Please rewrite the material from the line with "class: Insecta" to the line with "common name: Syrphid fly", changing "scientific name" to "binomial" and leaving everything else as it is.

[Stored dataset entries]

----------

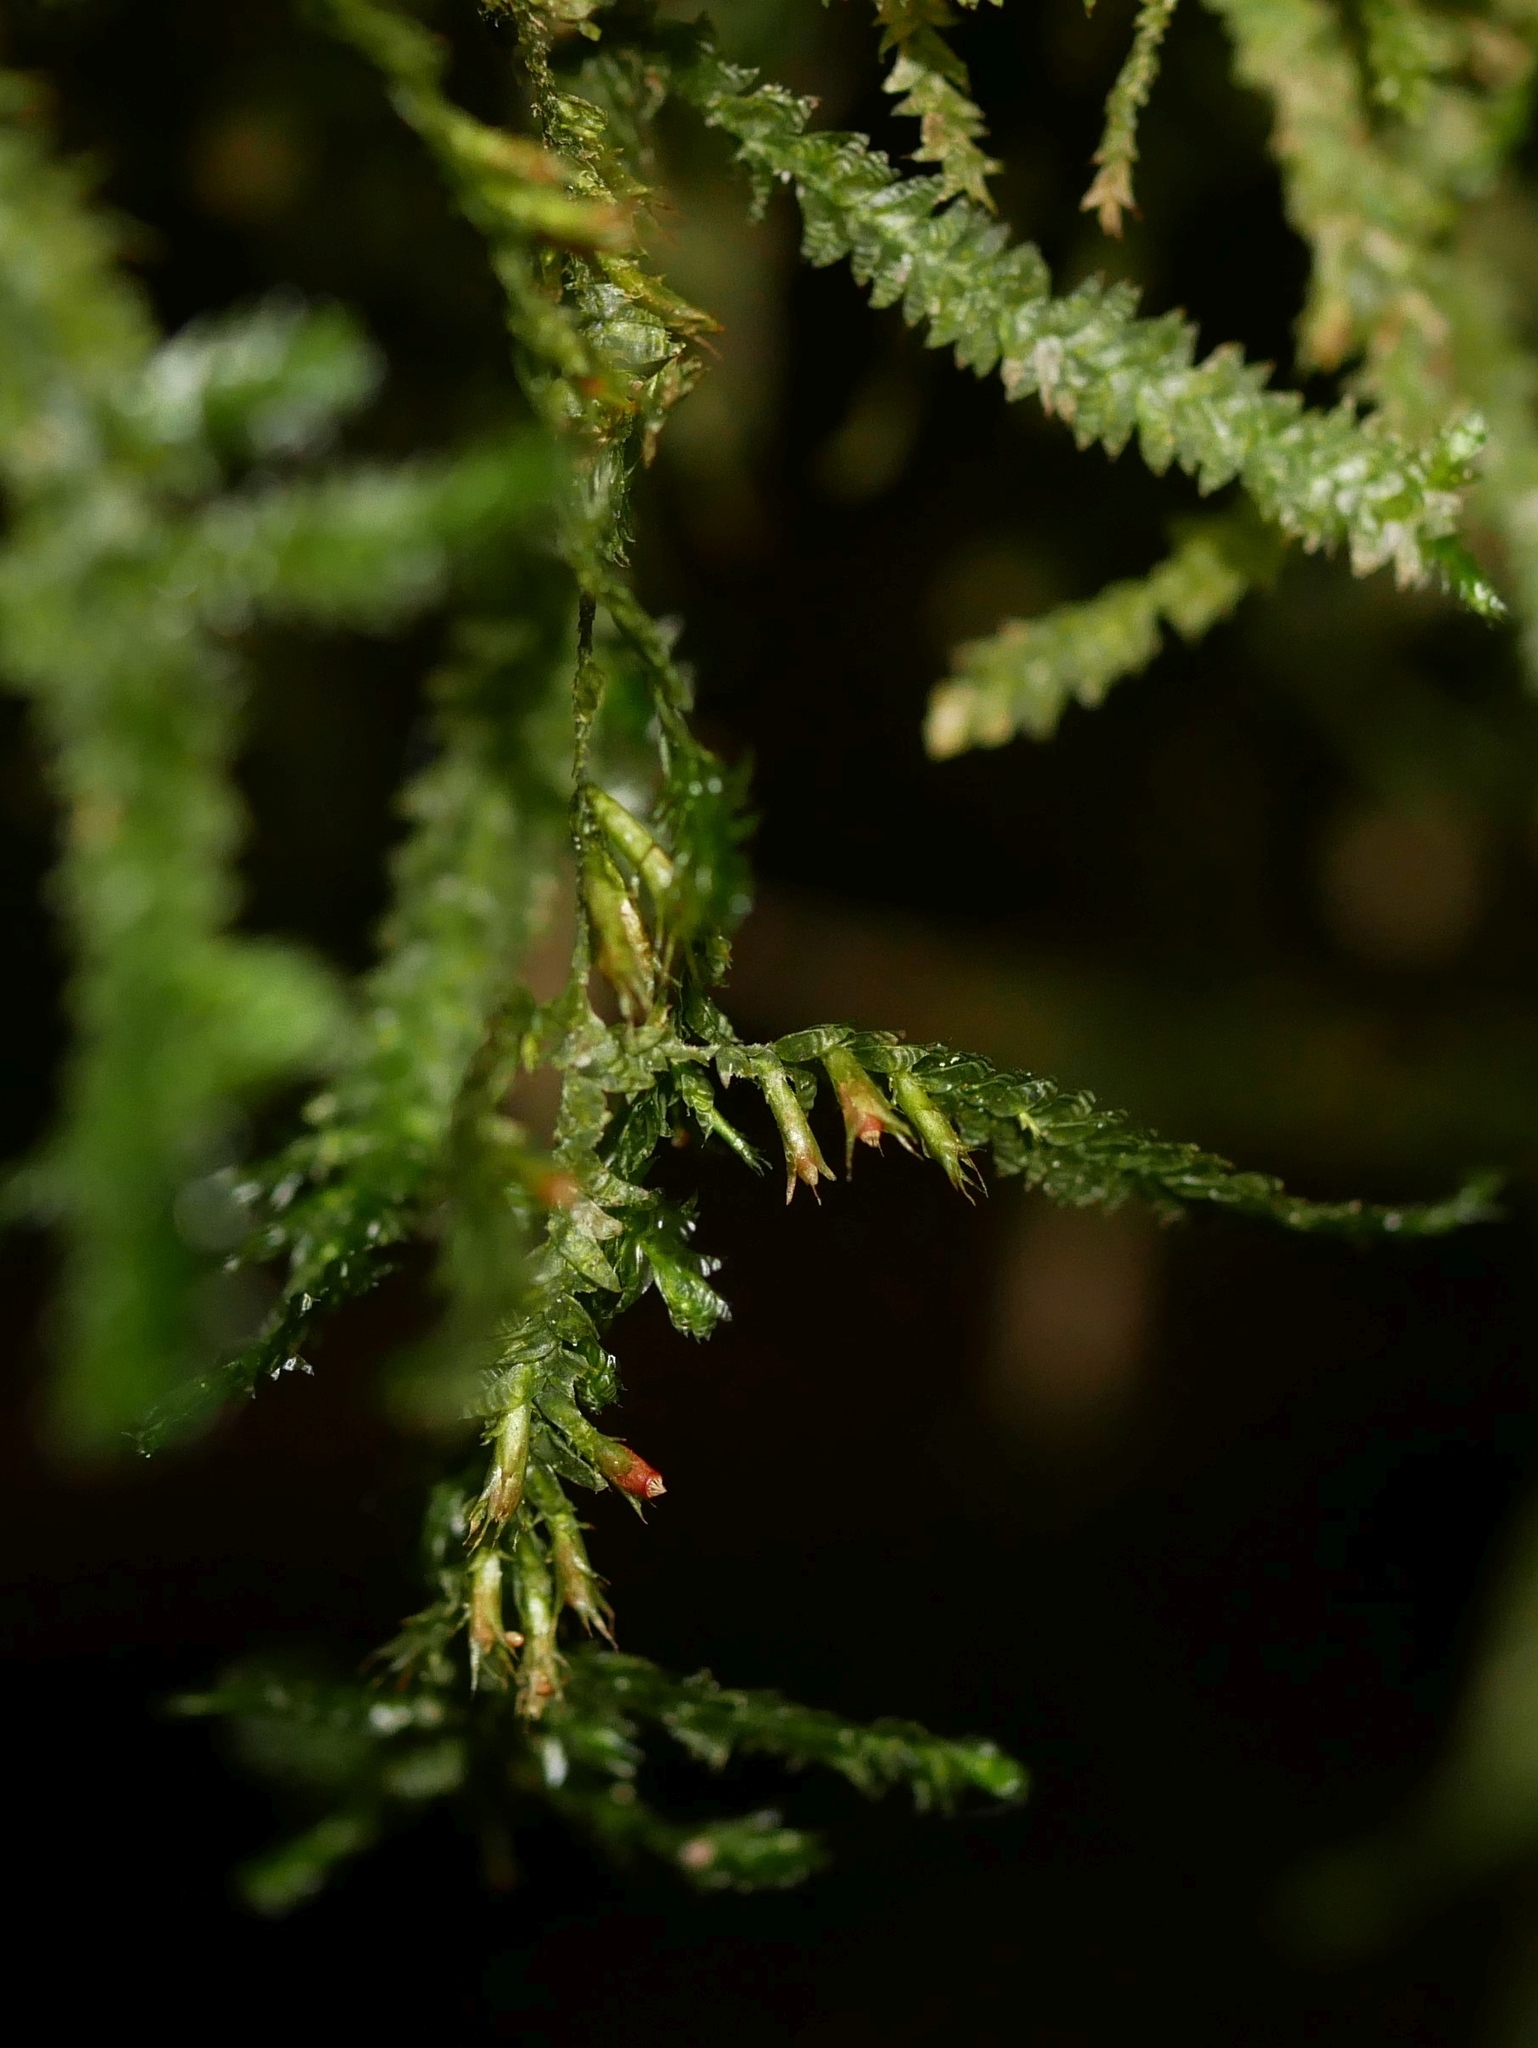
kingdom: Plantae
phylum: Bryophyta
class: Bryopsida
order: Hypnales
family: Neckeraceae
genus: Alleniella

----------

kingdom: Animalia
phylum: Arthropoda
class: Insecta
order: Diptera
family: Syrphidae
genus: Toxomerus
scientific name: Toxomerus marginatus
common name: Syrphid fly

----------

### Written response:
class: Insecta
order: Diptera
family: Syrphidae
genus: Toxomerus
binomial: Toxomerus marginatus
common name: Syrphid fly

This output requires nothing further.